Follow the field: There’s tremendous activity in AI. By only following ChatGPT updates, you miss half the developments. Also follow other platforms and use cross-platform news sources.

Talk about AI, not brand names: Try consciously saying “AI” instead of automatically “ChatGPT.” This small linguistic shift helps you and others think more broadly. And when you’re specific: mention the task (“I used an AI tool for text analysis”) rather than just the brand.

Learn the fundamentals: Understand what large language models are, how they work, and what their limitations are. Then you can better assess which tool is appropriate when. You don’t need to become an AI engineer, but basic knowledge helps enormously in making smart choices.

Consider ethical implications: Different AI tools have different approaches to bias, privacy, transparency, and accessibility. For communication professionals, especially those committed to inclusive communication, this isn’t just a technical question but a values question. Which tools align with your commitment to fairness and inclusion?
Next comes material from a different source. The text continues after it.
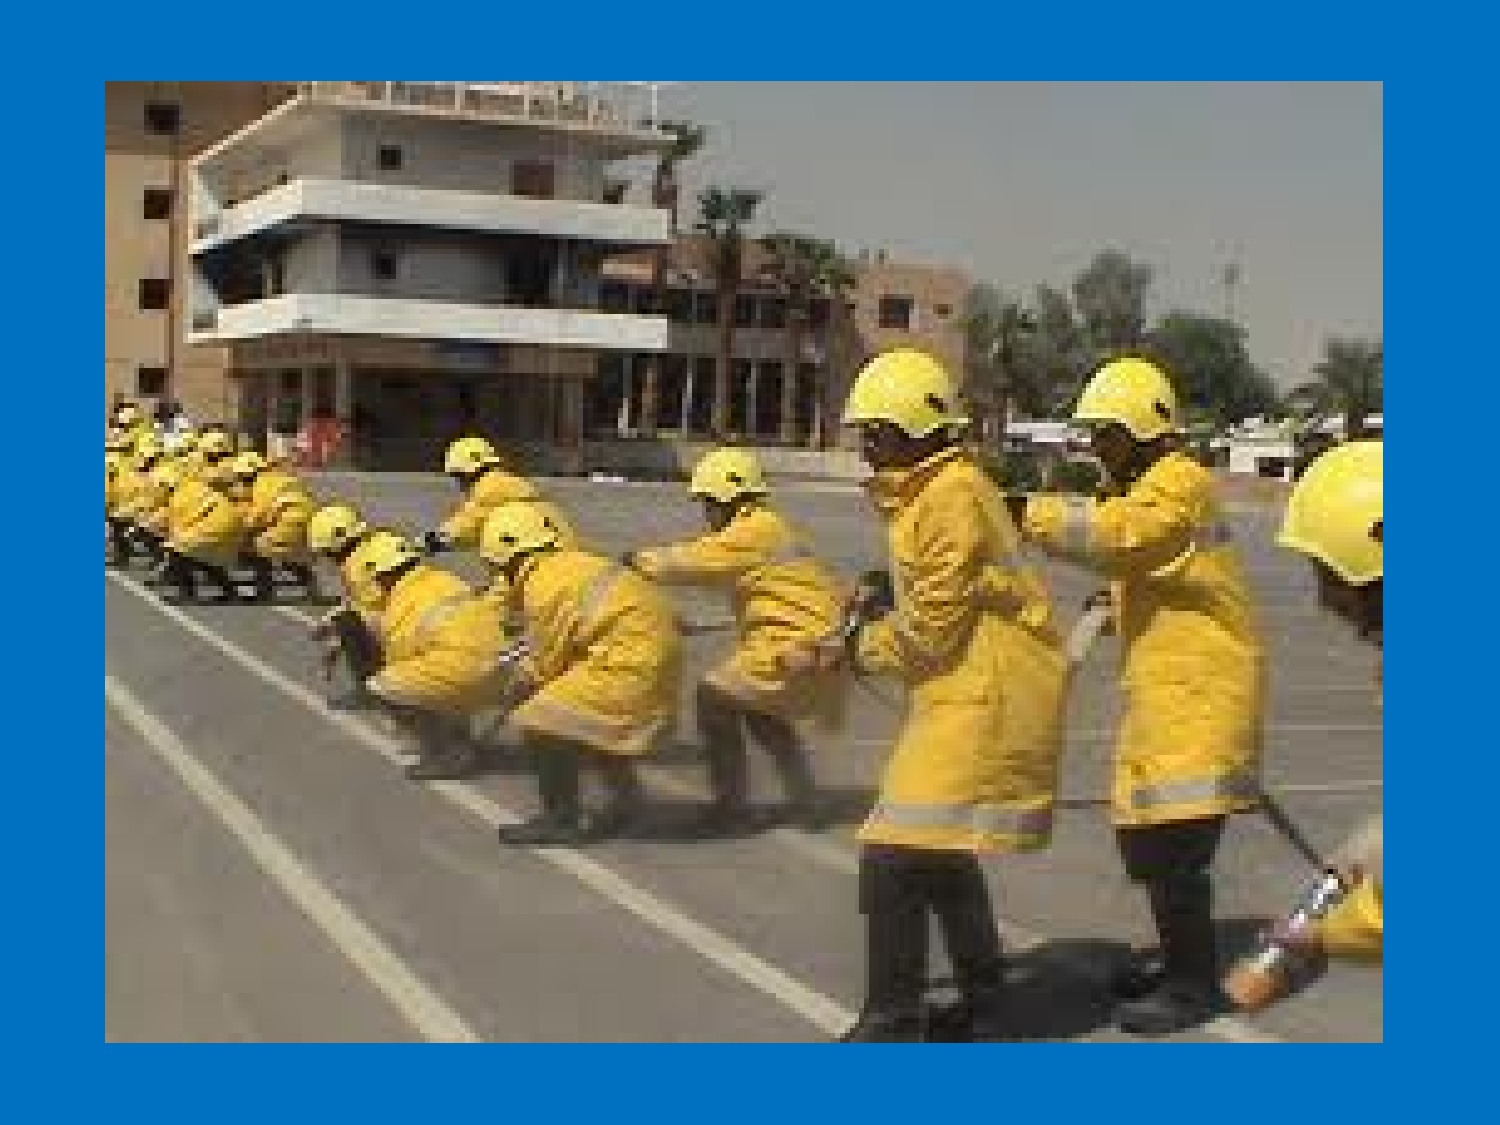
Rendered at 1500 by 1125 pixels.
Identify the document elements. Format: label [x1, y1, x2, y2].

picture [105, 81, 1383, 1044]
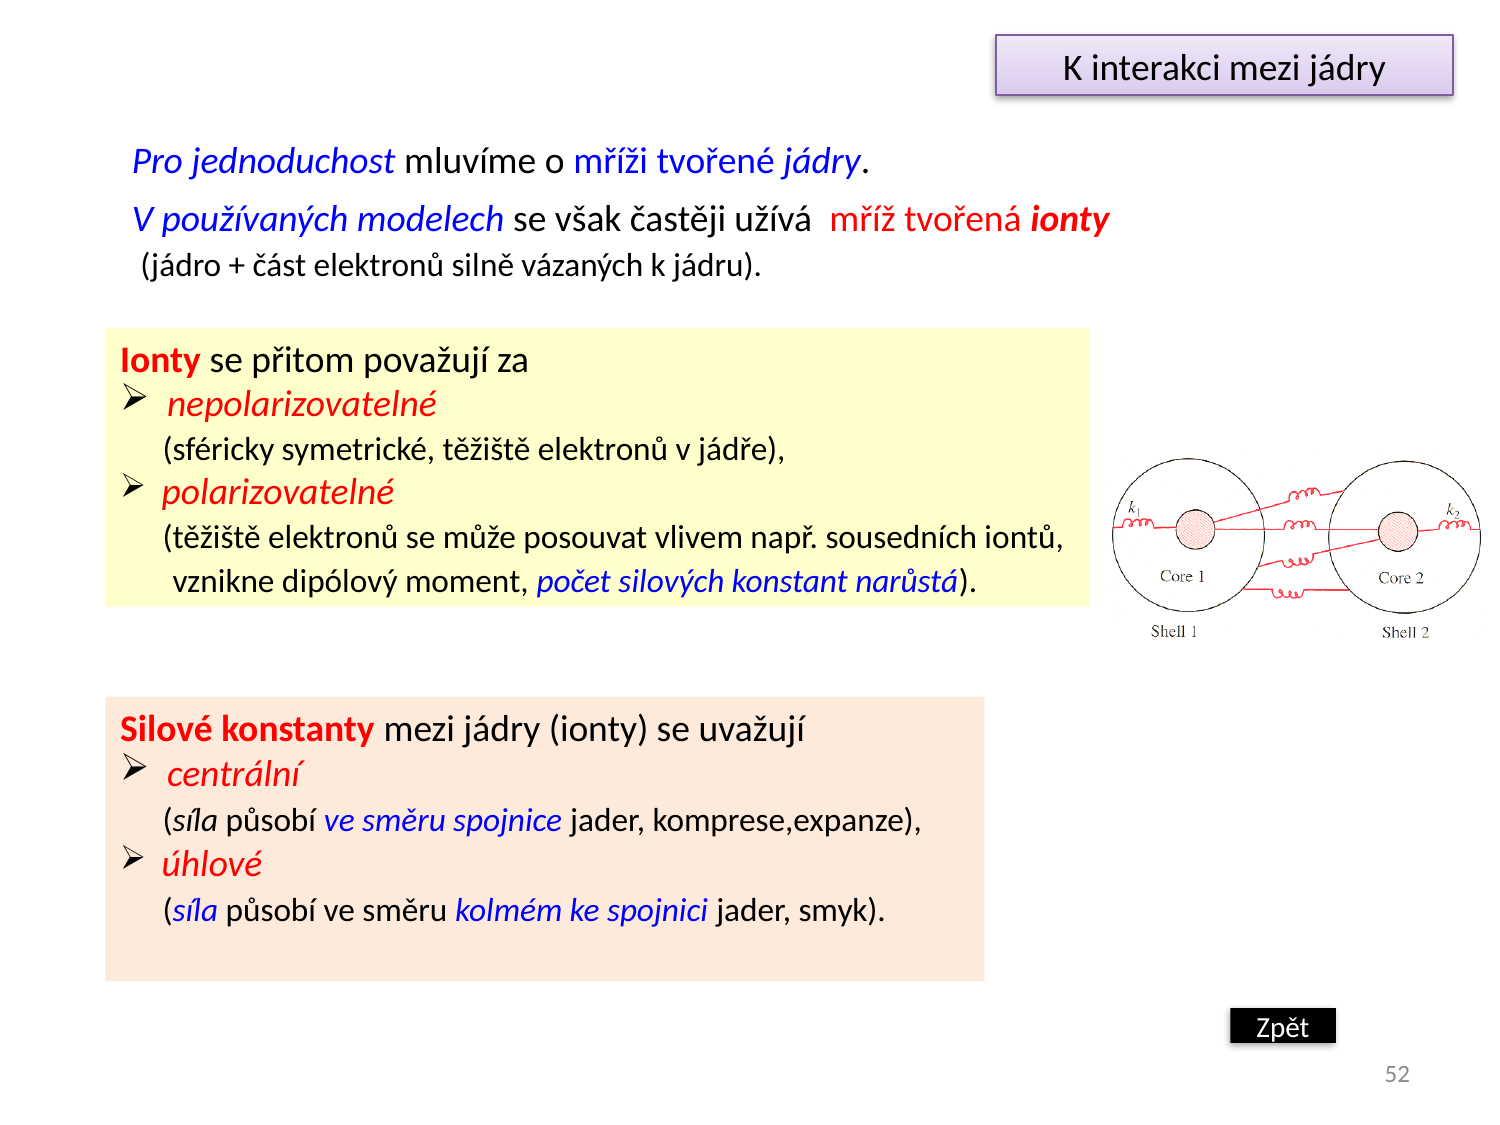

What this requires from communicados

None of this means every communication professional needs to become a data scientist. But it does mean we should:

  • Be technologically literate (understand what a model does and doesn’t do)
  • Stay ethically sharp (bias, privacy, transparency, accessibility)
  • Lead strategically (AI as part of organisational policy, not as a toy)
  • Dare to use new vocabulary (including toward leadership and IT)
  • Center inclusion (whose voices are amplified or silenced by our tool choices?)

In other words

ChatGPT is an excellent starting point for the conversation about AI in communication. But it shouldn’t be the endpoint. Those who want to deploy AI seriously must look beyond the tool and have conversations about capabilities, values, and responsibility.

AI doesn’t change our profession because it can write. It changes our profession because it forces us to think more carefully about what communication is and should be, and who it should serve.

In other words: less “writing prompts,” more systems thinking. Less technical fascination, more strategic and ethical leadership. That is conversation worth having.#

Noteworthy

This blog post was created in collaboration with Claude AI. I determined the direction, contributed content, made choices about what to include or exclude, and did the final editing. This is exactly what I mean by conscious AI use: humans lead, AI supports.

It also reflects my commitment to ethical and inclusive communication in an AI-powered world. As communication professionals, our choices about which tools we use and how we use them shape whose voices get heard and whose perspectives get centered. That’s not just a technical question but a question of justice.